- Barnala Location within Azad Kashmir Barnala Location within Pakistan
- Coordinates: 32°52′14″N 74°14′51″E﻿ / ﻿32.870650°N 74.247478°E
- Country: Pakistan
- Territory: Azad Kashmir
- District: Bhimber
- Established: 1996
- Elevation: 313 m (1,027 ft)

Population (2020)
- • Total: 150,000
- Time zone: UTC+5 (PST)
- Postal code: 10020
- Dialling code: 0092-05828
- Website: Official Website

= Barnala, Bhimber =

City in Azad Kashmir

== Barnala ==
Barnala (Urdu: برنالہ) is a city located in the Bhimber District of Azad Jammu and Kashmir, Pakistan. The name "Barnala" derives from the words Bar (meaning "edge") and Nala (meaning "stream" or "river"), reflecting its location on the edge of a river. It serves as the administrative headquarters of Barnala Tehsil, one of the sub-divisions of Bhimber District.

== Geography ==
Barnala is situated on the bank of a Chenab River tributary, 43.9 km northeast of Gujrat District (Punjab Province) via Awan Sharif-Fatehpur Road. It borders Bhimber, Kotla Arab Ali Khan, Gujrat, Sialkot, and Jammu. The city is located approximately:

- 200 km southeast of Rawalpindi
- 180 km southeast of Islamabad
- 60 km northwest of Sialkot
- 100 km northwest of Jammu

== Topography ==
Topographically, Barnala is divided into Three distinct regions:

- Plain Region
- Mountain Region
- Hill Station

== History ==
The city held strategic importance during the 1965 Battle of Chamb. As part of the Bhimber District, the area is known as the "Gateway to Kashmir" due to its historical role as a route used by Mughal emperors traveling to the Kashmir Valley.

== Demographics ==
According to the 2017 Census of Pakistan, the total population of Barnala Tehsil was approximately 137,629 (projected to reach 140,059 by 2018). The annual population growth rate is approximately 1.7%, with an average household size of 6.7 persons.

== Ethnic and Linguistic Composition ==
The Gujjar community constitutes the majority of the population in Barnala and its surrounding areas. The tehsil also includes numerous villages inhabited by Malik Awan , Jat and Rajput communities.
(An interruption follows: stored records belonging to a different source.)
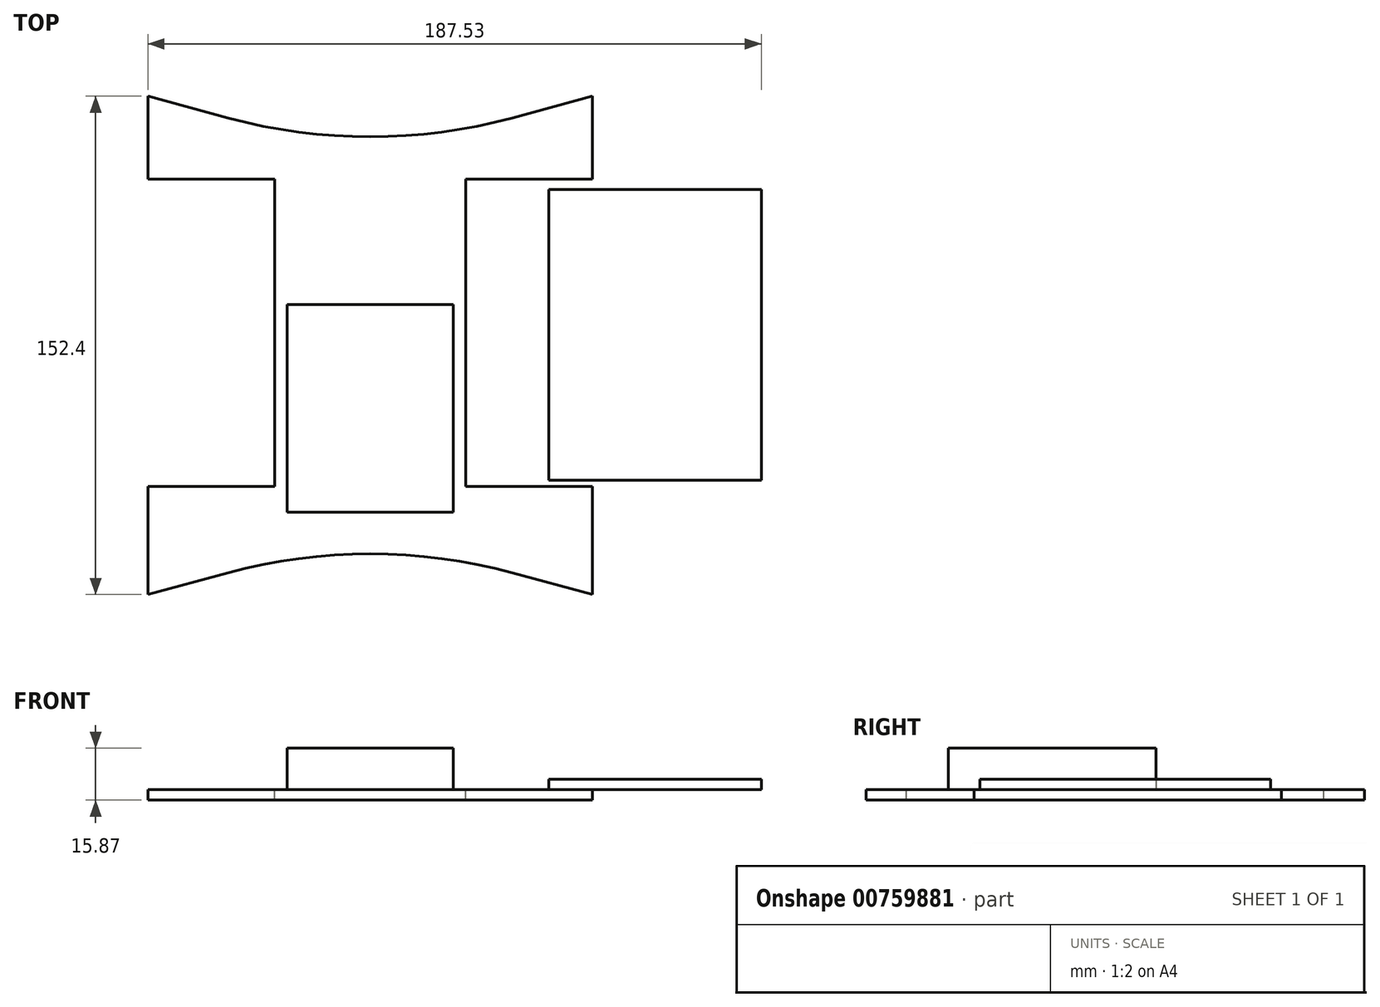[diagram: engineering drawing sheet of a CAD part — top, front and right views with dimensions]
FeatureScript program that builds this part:
annotation { "Feature Type Name" : "Feature", "Feature Type Description" : "" }
export const myFeature = defineFeature(function(context is Context, id is Id, definition is map)
    precondition{}
    {
        {
            var Q0;
            Q0=qCreatedBy(makeId("Top.planeOp"),FACE);
            var sketch = newSketch(context, id + "F0", { "sketchPlane" : qUnion([Q0])});
            skLineSegment(sketch, "E0.left", {"start": v(-67.95, 76.2) * mm, "end": v(-67.94, 50.8) * mm});
            skLineSegment(sketch, "E1", {"start": v(-67.94, 0) * mm, "end": v(67.94, 0) * mm});
            skLineSegment(sketch, "E2", {"start": v(-67.95, 76.2) * mm, "end": v(-43.43, 69.56) * mm});
            skArc(sketch, "E3.filletArc", {"start": v(-43.43, 69.56) * mm, "mid": v(-21.9, 65.23) * mm, "end": v(0, 63.77) * mm});
            skPoint(sketch, "E4.MirrorCS.end.orphan", {"position": v(-67.94, 0) * mm});
            skPoint(sketch, "E5", {"position": v(-67.94, 38.1) * mm});
            skPoint(sketch, "E6.MirrorP", {"position": v(67.94, 0) * mm});
            skPoint(sketch, "E7.MirrorP", {"position": v(67.94, 38.1) * mm});
            skLineSegment(sketch, "E8.MirrorCS", {"start": v(-67.95, -76.2) * mm, "end": v(-43.43, -69.56) * mm});
            skArc(sketch, "E9.MirrorCS", {"start": v(-43.43, -69.56) * mm, "mid": v(-21.9, -65.23) * mm, "end": v(0, -63.77) * mm});
            skLineSegment(sketch, "E10", {"start": v(-67.94, -43.18) * mm, "end": v(-67.95, -76.2) * mm});
            skLineSegment(sketch, "E11.bottom", {"start": v(-67.94, 50.8) * mm, "end": v(-29.2, 50.8) * mm});
            skLineSegment(sketch, "E11.top", {"start": v(-67.94, -43.18) * mm, "end": v(-29.2, -43.18) * mm});
            skLineSegment(sketch, "E11.right", {"start": v(-29.2, 50.8) * mm, "end": v(-29.2, 40.64) * mm});
            skPoint(sketch, "E12.firstSnap0", {"position": v(-59.18, 40.64) * mm});
            skLineSegment(sketch, "E13.trimOffspring", {"start": v(-29.2, 17.14) * mm, "end": v(-29.2, -43.18) * mm});
            skPoint(sketch, "E14.trimOffspring.start.orphan", {"position": v(-63.5, 14.6) * mm});
            skPoint(sketch, "E15.MirrorCS.end.orphan", {"position": v(0, 63.77) * mm});
            skPoint(sketch, "E15.MirrorCS.start.orphan", {"position": v(43.43, 69.56) * mm});
            skPoint(sketch, "E16.MirrorCS.start.orphan", {"position": v(67.95, 76.2) * mm});
            skPoint(sketch, "E17.MirrorCS.start.orphan", {"position": v(63.5, 14.6) * mm});
            skPoint(sketch, "E18.MirrorCS.end.orphan", {"position": v(0, -63.77) * mm});
            skPoint(sketch, "E18.MirrorCS.start.orphan", {"position": v(43.43, -69.56) * mm});
            skPoint(sketch, "E19.MirrorCS.start.orphan", {"position": v(67.95, -76.2) * mm});
            skLineSegment(sketch, "E20.MirrorCS", {"start": v(67.95, -76.2) * mm, "end": v(43.43, -69.56) * mm});
            skLineSegment(sketch, "E21.MirrorCS", {"start": v(67.95, 76.2) * mm, "end": v(67.94, 50.8) * mm});
            skPoint(sketch, "E22.MirrorP", {"position": v(59.18, 40.64) * mm});
            skLineSegment(sketch, "E23.MirrorCS", {"start": v(29.2, 50.8) * mm, "end": v(29.2, 40.64) * mm});
            skLineSegment(sketch, "E24.MirrorCS", {"start": v(67.94, -43.18) * mm, "end": v(29.2, -43.18) * mm});
            skLineSegment(sketch, "E25.MirrorCS", {"start": v(67.94, 50.8) * mm, "end": v(29.2, 50.8) * mm});
            skLineSegment(sketch, "E26.MirrorCS", {"start": v(67.94, -43.18) * mm, "end": v(67.95, -76.2) * mm});
            skArc(sketch, "E27.MirrorCS", {"start": v(43.43, -69.56) * mm, "mid": v(21.9, -65.23) * mm, "end": v(0, -63.77) * mm});
            skArc(sketch, "E28.MirrorCS", {"start": v(43.43, 69.56) * mm, "mid": v(21.9, 65.23) * mm, "end": v(0, 63.77) * mm});
            skLineSegment(sketch, "E29.MirrorCS", {"start": v(67.95, 76.2) * mm, "end": v(43.43, 69.56) * mm});
            skLineSegment(sketch, "E30.MirrorCS", {"start": v(29.2, 17.14) * mm, "end": v(29.2, -43.18) * mm});
            skLineSegment(sketch, "E31", {"start": v(-29.2, 17.14) * mm, "end": v(-29.2, 40.64) * mm});
            skPoint(sketch, "E12.right.end.orphan", {"position": v(-16.5, 17.14) * mm});
            skPoint(sketch, "E12.bottom.end.orphan", {"position": v(-16.5, 40.64) * mm});
            skLineSegment(sketch, "E32", {"start": v(29.2, 17.14) * mm, "end": v(29.2, 40.64) * mm});
            skPoint(sketch, "E33.MirrorCS.end.orphan", {"position": v(16.5, 17.14) * mm});
            skPoint(sketch, "E34.MirrorCS.end.orphan", {"position": v(16.5, 40.64) * mm});
            skSolve(sketch);
        }
        {
            var Q0;
            Q0=makeQuery(id+"F0.imprint","IMPRINT",FACE,{"disambiguationData":[TD([[makeQuery(id+"F0.imprint","IMPRINT",EDGE,{"derivedFrom":sQuery(id+"F0.wireOp",EDGE,"E1")}),-1.0]])]});
            var Q1;
            Q1=makeQuery(id+"F0.imprint","IMPRINT",FACE,{"disambiguationData":[TD([[makeQuery(id+"F0.imprint","IMPRINT",EDGE,{"derivedFrom":sQuery(id+"F0.wireOp",EDGE,"E0.left")}),1.0]])]});
            extrude(context, id + "F1", {"entities" : qUnion([Q0, Q1]), "oppositeDirection" : true, "depth" : 3.17 * mm, "offsetDistance" : 25.4 * mm});
        }
        {
            var Q0;
            Q0=makeQuery(id+"F1.opExtrude","CAP_FACE",FACE,{"disambiguationData":[OSD([sQuery(id+"F0.wireOp",EDGE,"E0.left"),sQuery(id+"F0.wireOp",EDGE,"E0.right"),sQuery(id+"F0.wireOp",EDGE,"E2"),sQuery(id+"F0.wireOp",EDGE,"nF0zVBHC-JgX4-6R4l-cEPk-SVyycXWpVrUL"),sQuery(id+"F0.wireOp",EDGE,"E3.filletArc"),sQuery(id+"F0.wireOp",EDGE,"E4.MirrorCS"),sQuery(id+"F0.wireOp",EDGE,"f067e53b-9093-44e8-8a77-9cfb6b69a42c0.MirrorCS"),sQuery(id+"F0.wireOp",EDGE,"ce7b3c39-1281-45ce-9da9-329222d67ca30.MirrorCS"),sQuery(id+"F0.wireOp",EDGE,"57a77b3d-40ae-4a20-83b1-77d539f986f80.MirrorCS"),sQuery(id+"F0.wireOp",EDGE,"7563793e-4717-4190-b109-ab0f6ad7fca70.MirrorCS")])],"isStart":true});
            var sketch = newSketch(context, id + "F2", { "sketchPlane" : qUnion([Q0])});
            skLineSegment(sketch, "E35.bottom", {"start": v(-25.4, -51) * mm, "end": v(25.4, -51) * mm});
            skLineSegment(sketch, "E35.top", {"start": v(-25.4, 12.5) * mm, "end": v(25.4, 12.5) * mm});
            skLineSegment(sketch, "E35.left", {"start": v(-25.4, -51) * mm, "end": v(-25.4, 12.5) * mm});
            skLineSegment(sketch, "E35.right", {"start": v(25.4, -51) * mm, "end": v(25.4, 12.5) * mm});
            skSolve(sketch);
        }
        {
            var Q0;
            Q0=makeQuery(id+"F2.imprint","IMPRINT",FACE,{"disambiguationData":[TD([[makeQuery(id+"F2.imprint","IMPRINT",EDGE,{"derivedFrom":sQuery(id+"F2.wireOp",EDGE,"E35.bottom")}),1.0]])]});
            extrude(context, id + "F3", {"entities" : qUnion([Q0]), "depth" : 12.7 * mm, "offsetDistance" : 25.4 * mm});
        }
        {
            var Q0;
            Q0=qCreatedBy(makeId("Top.planeOp"),FACE);
            var sketch = newSketch(context, id + "F4", { "sketchPlane" : qUnion([Q0])});
            skLineSegment(sketch, "E36.bottom", {"start": v(54.56, 47.61) * mm, "end": v(119.58, 47.61) * mm});
            skLineSegment(sketch, "E36.top", {"start": v(54.56, -41.29) * mm, "end": v(119.58, -41.29) * mm});
            skLineSegment(sketch, "E36.left", {"start": v(54.56, 47.61) * mm, "end": v(54.56, -41.29) * mm});
            skLineSegment(sketch, "E36.right", {"start": v(119.58, 47.61) * mm, "end": v(119.58, -41.29) * mm});
            skSolve(sketch);
        }
        {
            var Q0;
            Q0=makeQuery(id+"F4.imprint","IMPRINT",FACE,{"disambiguationData":[TD([[makeQuery(id+"F4.imprint","IMPRINT",EDGE,{"derivedFrom":sQuery(id+"F4.wireOp",EDGE,"E36.bottom")}),-1.0]])]});
            extrude(context, id + "F5", {"entities" : qUnion([Q0]), "depth" : 3.17 * mm, "offsetDistance" : 25.4 * mm});
        }
    });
Based on the 2017 census, the linguistic breakdown of Tehsil Barnala is:

- Punjabi: 92%
- Pahari: 5% (primarily spoken in hilly regions such as Thub, Patni, and villages near the Line of Control)
- Urdu: 3%

== Administration ==
As a tehsil, Barnala serves as an administrative subdivision within the Bhimber District. The tehsil consists of the following seven union councils:

- Barnala
- Patni
- Pangali
- Watala
- Malot
- North Iftikharabad (Chamb)
- South Iftikharabad (Chamb)
- Ambriyala Jandpir

== Economy ==
Agriculture forms the backbone of the local economy. The primary crops and produce include:

- Fruit trees: mango, jujube, mulberry, pine
- Crops: rice, sugar cane, mustard, millet, and wheat

== Education ==
The tehsil comprises many remote villages, most equipped with schools offering education up to the primary level. After primary education, most students must travel to nearby areas to pursue higher education.

According to 2017–2018 data, the literacy rate in Tehsil Barnala was approximately 75%, closely aligned with the overall literacy rate of Azad Jammu and Kashmir (76.80%) during the same period. Several colleges are situated within and around the sub-division, providing access to higher education for local students.

Educational institutions include:

- Inter College for Boys (with library)
- Girls Degree College
- Government Boys Degree College

== Landmarks ==
Notable landmarks in Barnala include:

- Bilal Masjid: The central mosque of the city
- Muhammadi Masjid: Located in the southeastern part of the city
- Barkat Plaza: The central shopping mall located on one of the main roads
- Barnala Qabaristan: A small park in the northwest region
- Kot Jamel Road Bridge: Crosses over the Chenab tributary to eastern parts of the city
- Masjid Ahl-e-Hadis: Mosque located on the eastern side

== Tourism ==
Pattni Vale is a scenic viewpoint located near the Line of Control (LoC), offering picturesque landscapes that attract numerous tourists. The Panjj Peer Darbar in the village of Amgah is a significant spiritual site, particularly popular among zaireen (religious pilgrims) during Eid. Another notable attraction is the Mango Gardens of Watala, a historical site in Barnala known for its cultural and horticultural significance. Additionally, Peer Monga Darbar serves as a daily destination for zaireen, reflecting its importance as a spiritual and communal gathering place.

== Culture and Environment ==
The region around Barnala is rich in biodiversity. Studies have documented traditional knowledge of wild plants in areas like Watala National Park and allied villages of Barnala, highlighting the community's reliance on indigenous flora for medicinal and other purposes.